Stored data entries
• • • • • • •

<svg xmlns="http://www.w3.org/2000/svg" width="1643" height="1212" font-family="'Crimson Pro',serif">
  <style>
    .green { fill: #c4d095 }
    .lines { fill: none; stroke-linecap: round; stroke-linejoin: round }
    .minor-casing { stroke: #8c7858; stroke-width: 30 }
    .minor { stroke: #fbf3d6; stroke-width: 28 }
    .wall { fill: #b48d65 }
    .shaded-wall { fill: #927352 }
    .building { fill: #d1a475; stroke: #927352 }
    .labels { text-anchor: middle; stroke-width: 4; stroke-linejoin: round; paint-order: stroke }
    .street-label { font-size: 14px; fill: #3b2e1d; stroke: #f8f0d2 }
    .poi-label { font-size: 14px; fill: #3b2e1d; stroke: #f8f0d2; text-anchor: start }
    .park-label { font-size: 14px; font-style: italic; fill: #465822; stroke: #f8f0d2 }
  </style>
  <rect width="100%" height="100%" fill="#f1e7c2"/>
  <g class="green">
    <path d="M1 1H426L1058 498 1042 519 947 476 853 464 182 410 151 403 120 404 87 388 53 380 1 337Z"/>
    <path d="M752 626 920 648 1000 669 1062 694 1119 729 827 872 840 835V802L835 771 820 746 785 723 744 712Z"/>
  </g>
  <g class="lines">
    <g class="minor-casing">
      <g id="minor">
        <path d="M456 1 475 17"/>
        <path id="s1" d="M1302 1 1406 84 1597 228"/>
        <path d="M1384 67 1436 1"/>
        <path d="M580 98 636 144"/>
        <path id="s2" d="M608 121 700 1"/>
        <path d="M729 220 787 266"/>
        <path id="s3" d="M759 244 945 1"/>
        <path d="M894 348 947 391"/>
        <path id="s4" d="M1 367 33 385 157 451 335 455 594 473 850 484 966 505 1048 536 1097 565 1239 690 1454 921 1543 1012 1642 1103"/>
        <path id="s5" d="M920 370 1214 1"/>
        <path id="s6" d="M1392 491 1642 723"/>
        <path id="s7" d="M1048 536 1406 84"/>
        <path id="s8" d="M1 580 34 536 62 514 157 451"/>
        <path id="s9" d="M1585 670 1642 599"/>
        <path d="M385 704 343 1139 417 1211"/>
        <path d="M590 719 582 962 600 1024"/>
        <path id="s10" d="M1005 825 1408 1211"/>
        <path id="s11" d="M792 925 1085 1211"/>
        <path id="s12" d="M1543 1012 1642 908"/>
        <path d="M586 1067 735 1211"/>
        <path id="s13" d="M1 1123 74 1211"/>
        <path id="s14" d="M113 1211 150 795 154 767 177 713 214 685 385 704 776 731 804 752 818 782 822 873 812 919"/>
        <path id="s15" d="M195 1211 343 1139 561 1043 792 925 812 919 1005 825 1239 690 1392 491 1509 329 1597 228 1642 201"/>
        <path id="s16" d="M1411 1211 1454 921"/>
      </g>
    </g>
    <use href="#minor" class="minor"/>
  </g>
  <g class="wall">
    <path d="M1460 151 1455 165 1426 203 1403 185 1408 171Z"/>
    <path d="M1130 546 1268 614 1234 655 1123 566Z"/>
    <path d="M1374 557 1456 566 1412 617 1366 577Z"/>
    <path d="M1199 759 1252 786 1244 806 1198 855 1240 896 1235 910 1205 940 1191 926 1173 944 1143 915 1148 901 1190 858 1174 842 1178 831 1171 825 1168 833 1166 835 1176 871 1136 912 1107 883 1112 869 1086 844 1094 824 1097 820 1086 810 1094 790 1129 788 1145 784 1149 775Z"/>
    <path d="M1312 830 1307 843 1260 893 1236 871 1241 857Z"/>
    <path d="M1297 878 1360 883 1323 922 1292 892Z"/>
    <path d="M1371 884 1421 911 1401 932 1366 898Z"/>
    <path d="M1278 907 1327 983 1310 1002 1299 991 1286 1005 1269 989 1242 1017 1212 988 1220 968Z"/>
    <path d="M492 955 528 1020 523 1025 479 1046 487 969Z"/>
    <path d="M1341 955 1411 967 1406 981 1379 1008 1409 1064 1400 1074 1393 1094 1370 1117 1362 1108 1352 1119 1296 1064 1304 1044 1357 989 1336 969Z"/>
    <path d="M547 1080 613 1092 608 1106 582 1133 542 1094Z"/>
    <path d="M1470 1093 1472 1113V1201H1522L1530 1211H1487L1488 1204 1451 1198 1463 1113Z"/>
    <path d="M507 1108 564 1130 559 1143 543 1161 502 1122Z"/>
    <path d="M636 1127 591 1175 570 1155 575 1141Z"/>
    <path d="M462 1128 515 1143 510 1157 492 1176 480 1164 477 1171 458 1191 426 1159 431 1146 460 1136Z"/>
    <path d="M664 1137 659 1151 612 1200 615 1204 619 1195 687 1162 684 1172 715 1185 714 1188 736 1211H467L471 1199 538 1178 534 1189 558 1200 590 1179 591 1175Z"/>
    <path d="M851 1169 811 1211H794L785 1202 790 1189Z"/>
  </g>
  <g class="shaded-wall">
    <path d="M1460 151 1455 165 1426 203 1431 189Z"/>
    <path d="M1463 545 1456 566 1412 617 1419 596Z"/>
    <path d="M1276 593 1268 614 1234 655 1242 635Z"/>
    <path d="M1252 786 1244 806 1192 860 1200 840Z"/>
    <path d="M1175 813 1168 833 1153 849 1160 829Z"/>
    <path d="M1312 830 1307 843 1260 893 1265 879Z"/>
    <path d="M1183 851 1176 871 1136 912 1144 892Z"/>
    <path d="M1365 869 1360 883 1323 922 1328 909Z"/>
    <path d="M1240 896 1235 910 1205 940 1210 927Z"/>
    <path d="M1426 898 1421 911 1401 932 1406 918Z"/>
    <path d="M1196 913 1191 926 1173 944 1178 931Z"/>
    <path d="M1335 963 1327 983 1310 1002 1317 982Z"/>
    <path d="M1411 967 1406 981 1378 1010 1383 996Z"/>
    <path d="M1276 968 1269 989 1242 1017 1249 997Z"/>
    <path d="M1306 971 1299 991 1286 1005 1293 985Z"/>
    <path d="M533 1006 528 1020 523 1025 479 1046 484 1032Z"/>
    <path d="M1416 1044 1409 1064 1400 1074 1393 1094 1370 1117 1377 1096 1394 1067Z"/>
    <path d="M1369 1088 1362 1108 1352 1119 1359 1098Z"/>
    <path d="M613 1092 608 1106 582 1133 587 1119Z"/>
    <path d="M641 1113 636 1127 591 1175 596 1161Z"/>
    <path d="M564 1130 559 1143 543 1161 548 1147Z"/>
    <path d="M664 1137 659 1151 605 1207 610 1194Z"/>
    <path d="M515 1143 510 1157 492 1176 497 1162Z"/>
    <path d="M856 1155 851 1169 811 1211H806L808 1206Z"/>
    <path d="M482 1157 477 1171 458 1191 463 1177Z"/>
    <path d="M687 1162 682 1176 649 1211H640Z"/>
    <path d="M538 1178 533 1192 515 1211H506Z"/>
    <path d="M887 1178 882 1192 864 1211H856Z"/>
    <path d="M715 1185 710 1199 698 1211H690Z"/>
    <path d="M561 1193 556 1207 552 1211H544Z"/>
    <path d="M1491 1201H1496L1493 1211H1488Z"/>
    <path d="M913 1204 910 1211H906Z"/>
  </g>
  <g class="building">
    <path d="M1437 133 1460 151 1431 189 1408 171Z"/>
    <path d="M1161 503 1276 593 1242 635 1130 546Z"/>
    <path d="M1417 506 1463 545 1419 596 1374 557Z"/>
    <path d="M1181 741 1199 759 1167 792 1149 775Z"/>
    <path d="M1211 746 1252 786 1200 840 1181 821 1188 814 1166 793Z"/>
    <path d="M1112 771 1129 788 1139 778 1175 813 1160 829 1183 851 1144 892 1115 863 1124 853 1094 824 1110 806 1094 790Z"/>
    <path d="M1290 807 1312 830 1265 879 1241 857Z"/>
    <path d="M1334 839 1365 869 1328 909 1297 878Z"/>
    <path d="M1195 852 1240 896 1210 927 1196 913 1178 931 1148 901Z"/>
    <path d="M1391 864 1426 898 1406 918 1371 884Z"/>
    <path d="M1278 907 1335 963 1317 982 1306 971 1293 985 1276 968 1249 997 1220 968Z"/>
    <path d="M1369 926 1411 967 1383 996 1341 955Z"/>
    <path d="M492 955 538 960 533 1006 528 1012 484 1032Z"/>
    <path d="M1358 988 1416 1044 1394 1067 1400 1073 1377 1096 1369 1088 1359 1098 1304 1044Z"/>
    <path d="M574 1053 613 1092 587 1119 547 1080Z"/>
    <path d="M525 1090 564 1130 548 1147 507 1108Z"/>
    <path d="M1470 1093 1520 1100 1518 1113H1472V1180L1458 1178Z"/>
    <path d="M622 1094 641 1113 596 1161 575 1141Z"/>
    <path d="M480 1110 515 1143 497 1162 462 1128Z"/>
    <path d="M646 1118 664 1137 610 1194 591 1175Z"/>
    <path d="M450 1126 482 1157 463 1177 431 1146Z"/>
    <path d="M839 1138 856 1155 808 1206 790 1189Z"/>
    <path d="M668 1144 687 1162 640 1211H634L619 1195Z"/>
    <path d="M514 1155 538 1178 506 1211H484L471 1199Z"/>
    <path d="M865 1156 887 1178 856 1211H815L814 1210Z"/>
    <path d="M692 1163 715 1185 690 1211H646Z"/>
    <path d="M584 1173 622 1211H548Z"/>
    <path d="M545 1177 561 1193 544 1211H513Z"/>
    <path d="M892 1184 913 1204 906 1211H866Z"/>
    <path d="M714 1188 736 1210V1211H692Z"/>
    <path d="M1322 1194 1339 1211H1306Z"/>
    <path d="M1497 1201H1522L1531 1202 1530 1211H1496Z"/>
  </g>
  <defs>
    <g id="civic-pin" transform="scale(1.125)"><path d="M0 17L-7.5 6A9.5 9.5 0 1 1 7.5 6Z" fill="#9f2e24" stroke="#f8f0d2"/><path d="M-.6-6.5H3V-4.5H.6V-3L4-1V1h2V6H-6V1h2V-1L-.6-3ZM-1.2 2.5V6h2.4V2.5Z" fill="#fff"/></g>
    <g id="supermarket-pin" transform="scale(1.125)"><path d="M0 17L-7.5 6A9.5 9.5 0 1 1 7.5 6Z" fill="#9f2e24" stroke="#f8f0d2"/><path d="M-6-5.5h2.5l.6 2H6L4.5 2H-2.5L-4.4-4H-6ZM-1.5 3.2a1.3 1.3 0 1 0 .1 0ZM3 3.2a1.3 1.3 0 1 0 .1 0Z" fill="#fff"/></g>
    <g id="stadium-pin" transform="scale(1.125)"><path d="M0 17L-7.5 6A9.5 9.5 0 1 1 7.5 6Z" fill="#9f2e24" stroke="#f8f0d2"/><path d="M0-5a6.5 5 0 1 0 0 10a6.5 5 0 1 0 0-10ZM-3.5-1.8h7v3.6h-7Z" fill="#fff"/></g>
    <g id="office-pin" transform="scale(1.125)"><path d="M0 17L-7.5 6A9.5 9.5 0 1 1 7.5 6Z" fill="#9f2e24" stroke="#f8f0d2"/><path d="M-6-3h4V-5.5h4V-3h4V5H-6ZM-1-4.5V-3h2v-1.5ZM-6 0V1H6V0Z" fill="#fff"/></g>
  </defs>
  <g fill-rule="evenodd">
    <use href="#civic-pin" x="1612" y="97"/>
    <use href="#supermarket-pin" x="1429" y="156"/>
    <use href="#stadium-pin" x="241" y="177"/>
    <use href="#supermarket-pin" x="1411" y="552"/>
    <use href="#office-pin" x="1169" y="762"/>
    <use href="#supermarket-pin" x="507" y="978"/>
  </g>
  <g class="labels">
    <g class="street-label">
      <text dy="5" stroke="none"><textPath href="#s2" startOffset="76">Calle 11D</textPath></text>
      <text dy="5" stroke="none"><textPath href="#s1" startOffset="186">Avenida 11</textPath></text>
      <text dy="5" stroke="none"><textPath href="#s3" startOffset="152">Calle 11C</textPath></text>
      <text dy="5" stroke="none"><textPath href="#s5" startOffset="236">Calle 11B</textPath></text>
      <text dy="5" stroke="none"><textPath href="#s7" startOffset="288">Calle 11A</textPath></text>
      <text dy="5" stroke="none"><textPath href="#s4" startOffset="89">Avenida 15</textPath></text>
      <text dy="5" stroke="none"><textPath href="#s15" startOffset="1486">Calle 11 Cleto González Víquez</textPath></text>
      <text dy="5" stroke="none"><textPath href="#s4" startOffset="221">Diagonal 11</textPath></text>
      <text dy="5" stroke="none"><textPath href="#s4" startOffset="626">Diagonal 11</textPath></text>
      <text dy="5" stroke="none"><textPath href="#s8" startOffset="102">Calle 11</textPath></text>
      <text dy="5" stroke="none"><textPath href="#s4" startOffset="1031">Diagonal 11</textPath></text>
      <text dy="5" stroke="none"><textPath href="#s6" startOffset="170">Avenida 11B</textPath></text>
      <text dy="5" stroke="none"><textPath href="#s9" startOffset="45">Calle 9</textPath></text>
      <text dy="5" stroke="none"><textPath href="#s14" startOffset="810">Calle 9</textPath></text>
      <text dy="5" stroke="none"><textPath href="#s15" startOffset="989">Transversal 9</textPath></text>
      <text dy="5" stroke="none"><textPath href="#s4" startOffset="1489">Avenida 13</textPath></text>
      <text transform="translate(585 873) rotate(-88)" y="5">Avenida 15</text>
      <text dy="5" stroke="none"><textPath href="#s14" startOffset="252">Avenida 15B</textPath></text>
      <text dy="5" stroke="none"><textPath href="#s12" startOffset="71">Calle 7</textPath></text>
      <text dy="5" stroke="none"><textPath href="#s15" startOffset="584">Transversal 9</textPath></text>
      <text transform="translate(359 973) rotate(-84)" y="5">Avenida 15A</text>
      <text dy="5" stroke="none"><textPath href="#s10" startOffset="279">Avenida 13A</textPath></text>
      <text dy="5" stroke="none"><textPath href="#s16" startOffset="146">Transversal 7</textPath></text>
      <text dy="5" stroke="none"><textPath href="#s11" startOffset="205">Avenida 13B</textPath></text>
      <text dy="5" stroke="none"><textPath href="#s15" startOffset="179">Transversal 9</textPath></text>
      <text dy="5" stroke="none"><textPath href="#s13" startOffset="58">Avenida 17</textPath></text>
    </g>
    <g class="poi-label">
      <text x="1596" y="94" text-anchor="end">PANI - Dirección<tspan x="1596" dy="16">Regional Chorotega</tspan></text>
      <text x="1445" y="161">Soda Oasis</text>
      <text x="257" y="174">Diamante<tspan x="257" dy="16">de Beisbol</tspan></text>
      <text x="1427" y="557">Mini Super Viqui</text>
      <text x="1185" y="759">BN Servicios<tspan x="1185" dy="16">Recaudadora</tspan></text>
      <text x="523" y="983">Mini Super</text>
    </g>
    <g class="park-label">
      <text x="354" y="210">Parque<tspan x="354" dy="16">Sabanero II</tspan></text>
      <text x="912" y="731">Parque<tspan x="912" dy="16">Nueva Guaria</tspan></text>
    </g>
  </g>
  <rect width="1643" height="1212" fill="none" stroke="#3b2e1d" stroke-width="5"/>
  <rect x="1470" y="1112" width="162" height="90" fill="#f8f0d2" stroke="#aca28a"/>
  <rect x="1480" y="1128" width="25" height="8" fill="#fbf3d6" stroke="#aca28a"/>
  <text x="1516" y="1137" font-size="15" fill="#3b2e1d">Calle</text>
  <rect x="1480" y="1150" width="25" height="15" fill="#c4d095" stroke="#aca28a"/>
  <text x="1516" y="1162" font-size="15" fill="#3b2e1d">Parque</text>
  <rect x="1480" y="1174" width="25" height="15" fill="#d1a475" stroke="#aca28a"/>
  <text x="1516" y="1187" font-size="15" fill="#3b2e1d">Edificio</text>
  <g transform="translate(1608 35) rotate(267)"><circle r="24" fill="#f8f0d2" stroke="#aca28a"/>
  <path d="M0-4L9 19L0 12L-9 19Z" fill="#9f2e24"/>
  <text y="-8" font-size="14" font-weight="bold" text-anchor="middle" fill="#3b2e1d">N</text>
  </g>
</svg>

• • • • • • •

List all lines from the entries that include the word "linejoin".

    .lines { fill: none; stroke-linecap: round; stroke-linejoin: round }
    .labels { text-anchor: middle; stroke-width: 4; stroke-linejoin: round; paint-order: stroke }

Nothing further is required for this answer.